Emotionally, I’ve always been attuned to myself — but I have not always been able to admit to emotions, as my assessment of myself has always been powerfully influenced from the outside. Naming my emotions or taking action to ease my suffering has long felt dangerous. Sometimes, the world really wants to just bind you up for its convenience, as if you weren’t even a person. (Side note: can we please stop talking about women as if they were a different species?) Yet pain does matter, even if other people think you are wrong to have it; and you are a person, even if other people sometimes treat you as a category.
But listen to the words of this song: this song is about the self being a place of safety. It sings that letting your hair down is safe. That playing music and singing and watching birds on your windowsill and riding a bike with the wind in your hair are safe. That trusting in something — in my eyes, in God — is safe.
We need this kind of music because it tells us not to be afraid of being our real selves. Coping mechanisms are gifts when they keep us safe, but too often they become habits the last too long into our lives.

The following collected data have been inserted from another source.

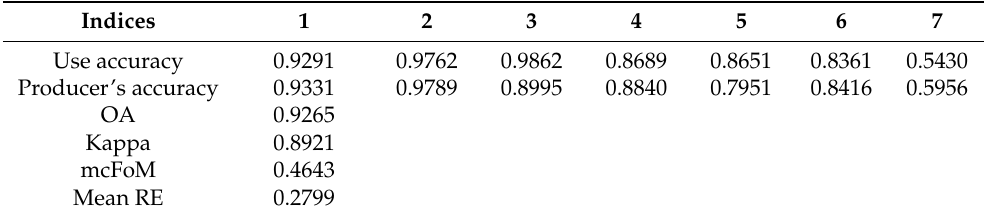
Table 6. Accuracy indices of the mixed-cell CA model for the experiment.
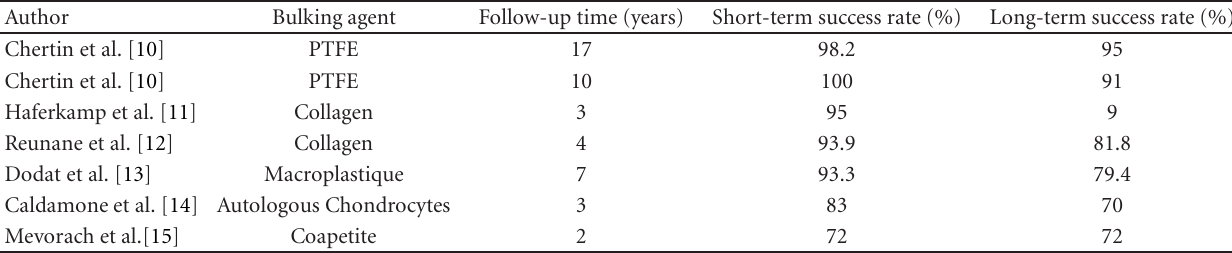
Table 1: Long-term results of endoscopic treatment of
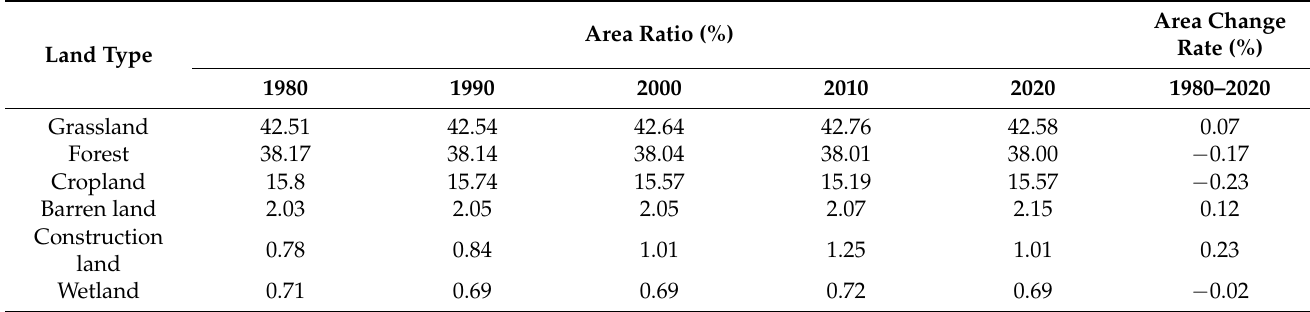
Table 6. Changes of land use types in different periods in the Yangtze River basin.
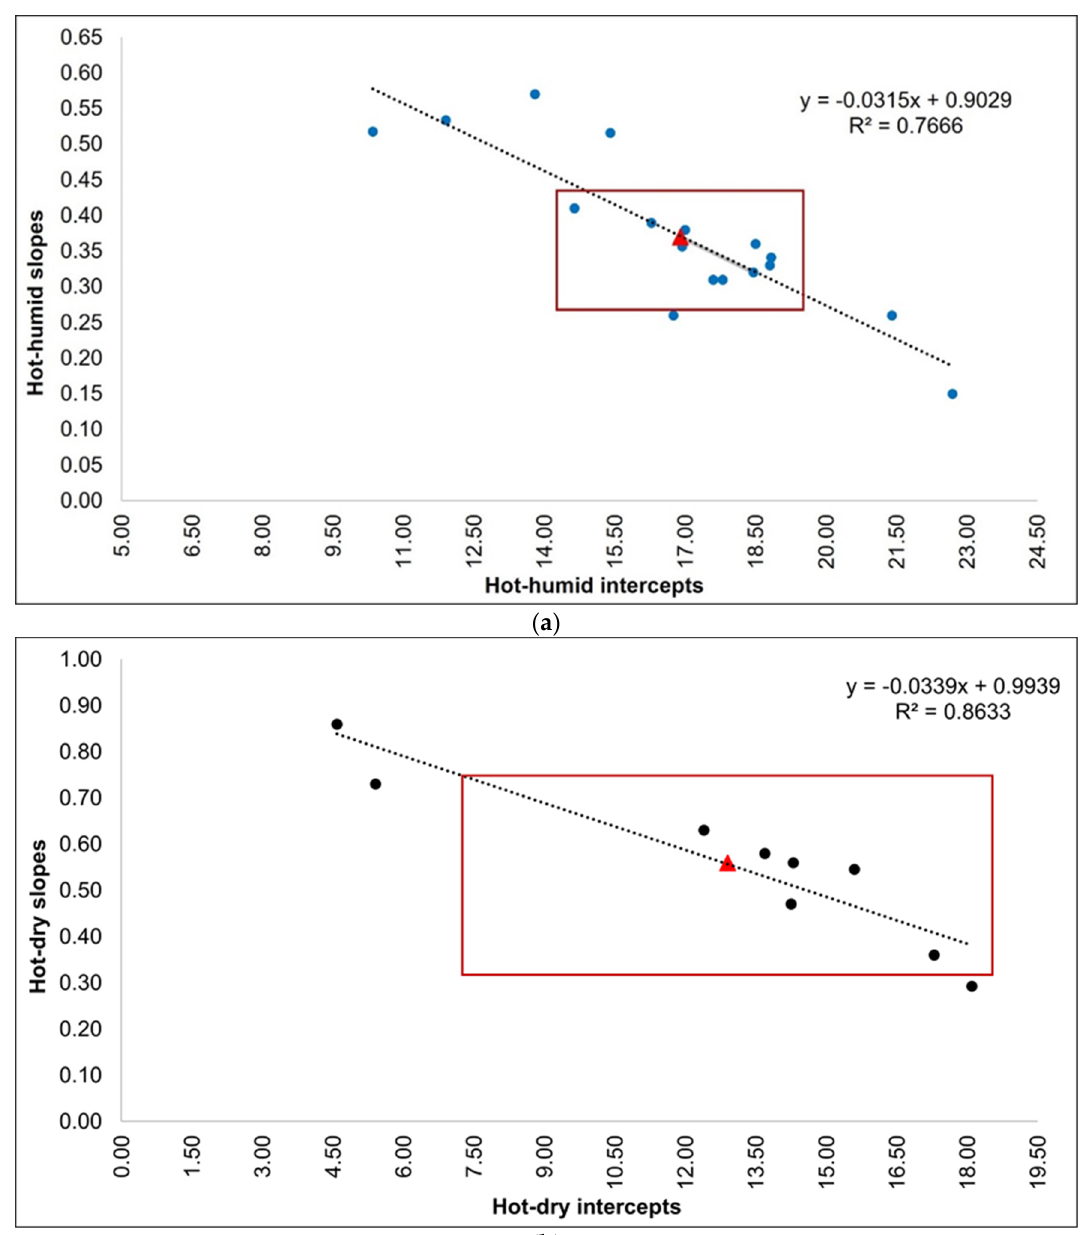
Figure 5. Bivariate plots of the slope vs. the intercept for linear models in hot climates: ( a , upper ) humid conditions and ( b , lower ) dry conditions. The red triangles represent the average value for each parameter. The rectangle represents the 1% significance limits.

I know, I know — perhaps it seems absurd to you to read me saying that many poeple actually need less self-discipline. Goodness, our world is one of hedonism and harm and despicable selfishness. That is true. It is also true that it is never okay to act immorally and it is certainly not okay to abdicate your responsibilities.
But maybe you’re not a person who needs help with keeping to the straight and narrow. Maybe you’re being pretty relentlessly hard on yourself (and on others) already, and that really is damaging, too, and is preventing you from truly living out the virtues that you value so deeply. Perhaps you’re someone who needs to be reminded that you actually can, quite often, do what you like. That mistakes are signs of our humanity, and don’t need to be threatening. If you accept your own mistakes, then you can also stop expecting perfection of others. What a gift that would be to give to other people in your life — if you let your hair down, they can let down theirs, as well, and you can really love each other.
Only you know which message you need to hear — for me, it’s the letting my hair down one. What about you? Have you forgotten in some way, small or large, that you’re a human being, and that you can live as one, and that the good Lord delights in you?
If so, well, go ahead now and try something. Put your records on. Let your hair down. And if you can’t — if that frightens you — maybe consider why. (Maybe even consider EMDR.)
Warmly yours,
Dixie
I can relate to so much of this. I also think, to relate to the conversation about rules, that these things are why it’s so important to have real, wise, counsel in our lives, from people who know our situations and our personalities.
I’ve gotten some very bad, but well meaning advice, over the years! And trauma really has a way of winding these things together with bodies and making it very tricky to identify problems. But so often what we need is more compassion, for ourselves and for others, not less. Aundi Kolber’s “Try Softer” is such a good resource when it comes to this.
What a beautiful post. Thank you for sharing this - I hope it really encourages those who need it!